- _Instruction_: Please copy the text on MPs and council bus service word for word, from "I do not mind" to "for council cars.".

- _Exercise text_:
====================

I do not mind paying taxes in  England- I actually share 2 homes there. but I am really frosted when I see our local MP has a second home in London, when she actually lives in Luton! That is an easy commute.  I know, I do it  frequently. And Beds. is way overloaded with councils.  Can't even get decent bus service we but we pay for council cars.

THis is still off topic - but if you don't mind I will take this one up. MPs - quite agree; plenty of public or private sector workers on very small salaries commute this distance. I know public sector workers who commute to London from - well - close to the Scottish borders. On privately run trains that charge what they charge.

But as to Beds and its bus service - I imagine there probably is a reason why you pay for council cars and can't get a bus - and that's because in answer to clamours for the public sector to be reduced in size the bus service - along with most of Britain's - was contracted out to Stagecoach, a private sector organization that has presumably axed all the routes it considers non-profitable. Stagecoach is run by a person named Brian Souter, who uses the national media as a vehicle for his homophobic rants. Any public sector director doing such a thing would be disciplined and possibly dismissed under the organization's diversity policy, but since Souter owns his it seems he he has free reign to do as he likes. HOWVER, councils arent quite public sector organizations as such - I'd class them as legislative staff, who place themselves in the public eye and can respond as they see fit. Which public sector employees are usually contractually prevented for doing.

====================

- _Given information_:
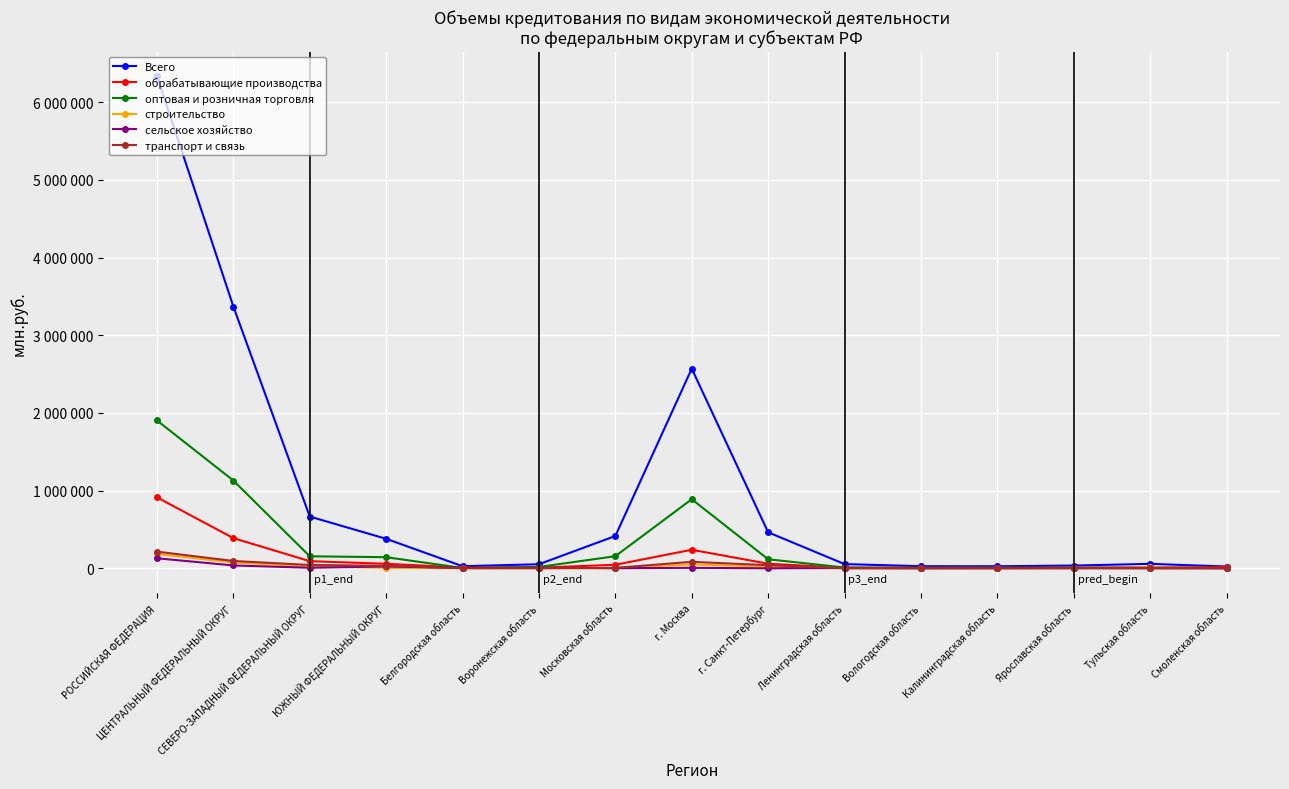

What are all the series names shown in the legend?

Всего, обрабатывающие производства, оптовая и розничная торговля, строительство, сельское хозяйство, транспорт и связь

====================

- _Solved exercise_:
I do not mind paying taxes in  England- I actually share 2 homes there. but I am really frosted when I see our local MP has a second home in London, when she actually lives in Luton! That is an easy commute.  I know, I do it  frequently. And Beds. is way overloaded with councils.  Can't even get decent bus service we but we pay for council cars.